Les éditeurs ont réservé au public une surprise magnifique. Au lieu de quelques pages, le travail de Victor Hugo forme la moitié d’un petit volume. Cette Introduction est devenue un Manifeste.

C’est le Paris de la paix et de la liberté qu’évoque Victor Hugo. Il donne la filiation de cette grande capitale et nous la montre dans ses successives transformations, puis, se dégageant du passé et du présent, le grand poète entr’ouvre l’avenir. C’est Paris, c’est l’Europe au xxe siècle qu’il fait apparaître.

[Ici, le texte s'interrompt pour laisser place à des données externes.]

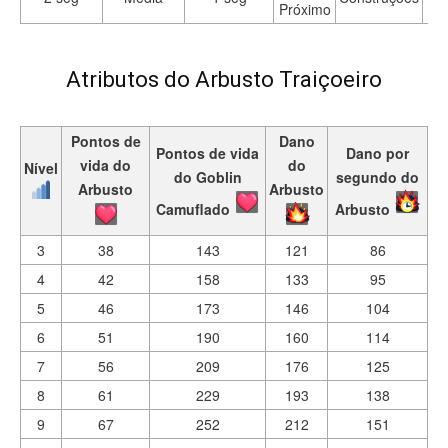
Próximo
Atributos do Arbusto Traiçoeiro
Pontos de
Dano
Pontos de vida
Dano por
vida do
do
Nível
do Goblin
segundo do
Arbusto
Arbusto
Camuflado
Arbusto
3
38
143
121
86
4
42
158
133
95
5
46
173
146
104
6
51
190
160
114
7
56
209
176
125
8
61
229
193
138
9
67
252
212
151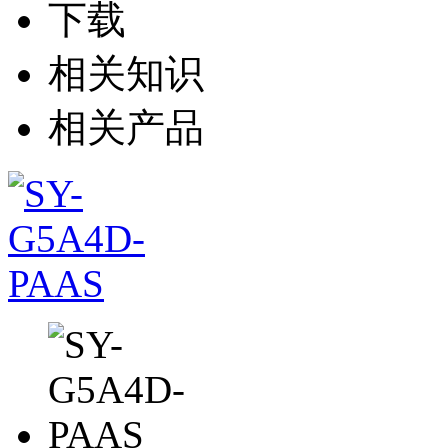
下载
相关知识
相关产品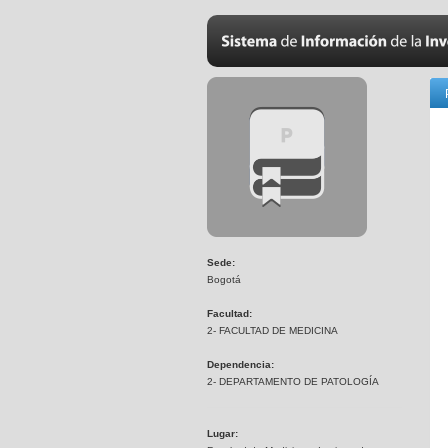
Sede:
Bogotá
Facultad:
2- FACULTAD DE MEDICINA
Dependencia:
2- DEPARTAMENTO DE PATOLOGÍA
Lugar: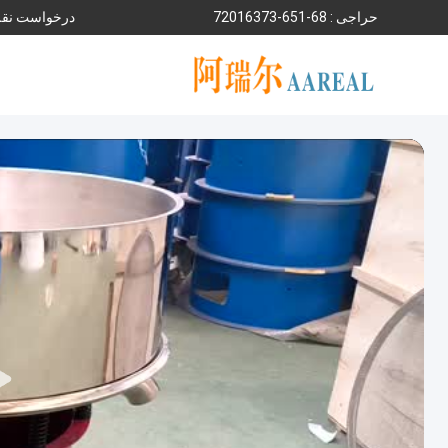
حراجی :
86-156-37361027
درخواست نقل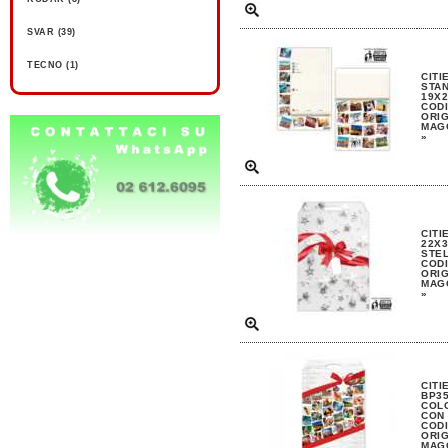
SVAR (39)
TECNO (1)
CITI
STA
19X2
ZEP (14)
CODI
ORIG
MAGG
»
CITI
22X
STEL
CODI
ORIG
MAGG
»
CITI
BP35
COLO
CON
CODI
ORIG
MAGG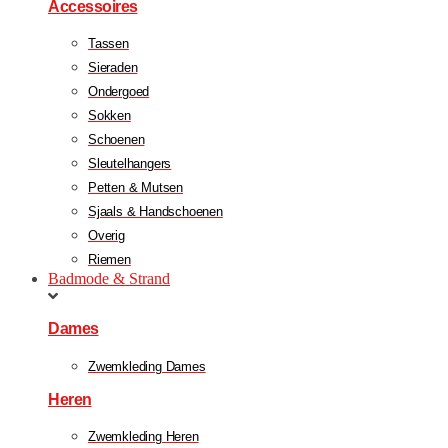
Accessoires
Tassen
Sieraden
Ondergoed
Sokken
Schoenen
Sleutelhangers
Petten & Mutsen
Sjaals & Handschoenen
Overig
Riemen
Badmode & Strand
Dames
Zwemkleding Dames
Heren
Zwemkleding Heren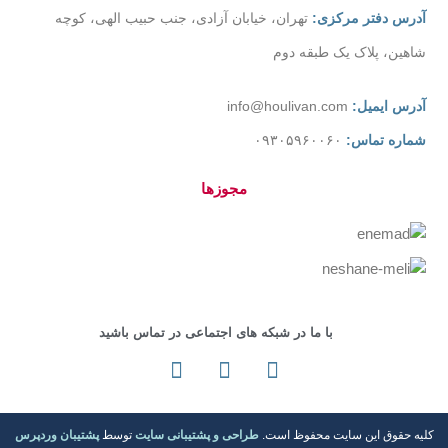
آدرس دفتر مرکزی:
تهران، خیابان آزادی، جنب حبیب الهی، کوچه
شاهین، پلاک یک طبقه دوم
آدرس ایمیل:
info@houlivan.com
شماره تماس:
۰۹۳۰۵۹۶۰۰۶۰
مجوزها
با ما در شبکه های اجتماعی در تماس باشید
کلیه حقوق این سایت محفوظ است.
طراحی و پشتیبانی سایت
توسط
پشتیبان وردپرس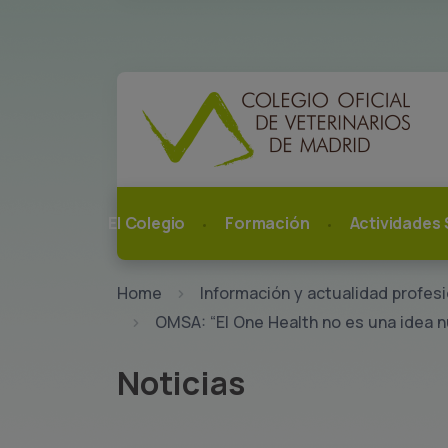
El Colegio
Formación
Actividades 
Home
Información y actualidad profesi
OMSA: “El One Health no es una idea nu
Noticias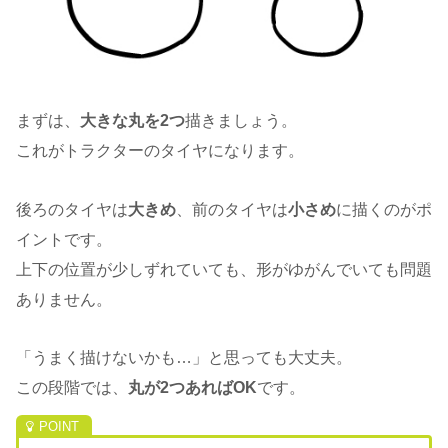
まずは、
大きな丸を2つ
描きましょう。
これがトラクターのタイヤになります。
後ろのタイヤは
大きめ
、前のタイヤは
小さめ
に描くのがポ
イントです。
上下の位置が少しずれていても、形がゆがんでいても問題
ありません。
「うまく描けないかも…」と思っても大丈夫。
この段階では、
丸が2つあればOK
です。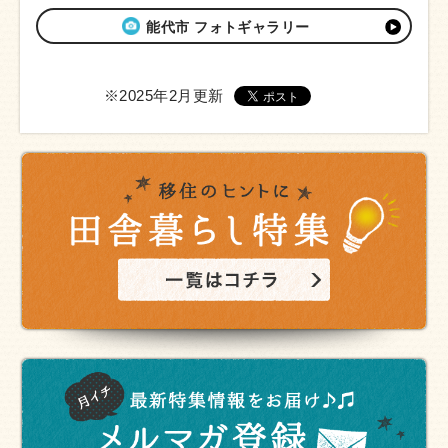
能代市 フォトギャラリー
※2025年2月更新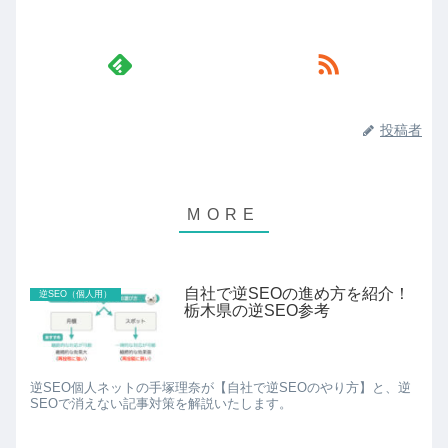
投稿者
自社で逆SEOの進め方を紹介！
逆SEO（個人用）
栃木県の逆SEO参考
逆SEO個人ネットの手塚理奈が【自社で逆SEOのやり方】と、逆
SEOで消えない記事対策を解説いたします。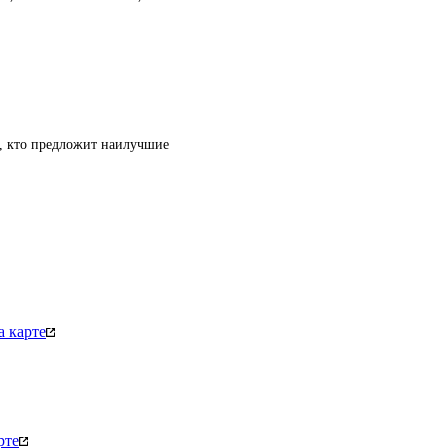
т, кто предложит наилучшие
 карте
рте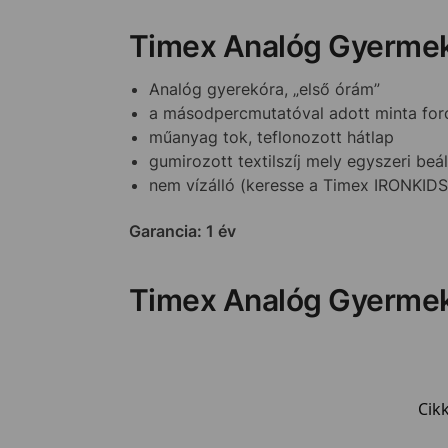
Timex Analóg Gyermek
Analóg gyerekóra, „első órám”
a másodpercmutatóval adott minta for
műanyag tok, teflonozott hátlap
gumirozott textilszíj mely egyszeri beál
nem vízálló (keresse a Timex IRONKIDS ó
Garancia: 1 év
Timex Analóg Gyermek
Cik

Merveilleux mirage ; les temps des luttes homicides sont passés, les frontières des peuples rivaux et jaloux se sont abaissées ; la fraternité trône avec la liberté, sa sœur, parmi les nations émules pacifiques ; le progrès a repris sa marche, et l’industrie a trouvé son essor magnifique au sein de cette concorde des races. C’est alors que Paris occupe sa place véritable dans ce courant unanime de la civilisation.

Il faut lire ce tableau superbe du Paris de l’avenir, opposé au Paris du passé ; il faut entendre cet appel du génie à toutes les nobles passions de l’homme ; sous le coup de cette vision de l’idéal, on se sent meilleur et grandi ! on est transporté hors des luttes mesquines et des petitesses du présent.

Paris-Guide ne pourrait avoir un plus beau préambule et ce seul travail assurerait au livre, s’il en était besoin, un succès universel.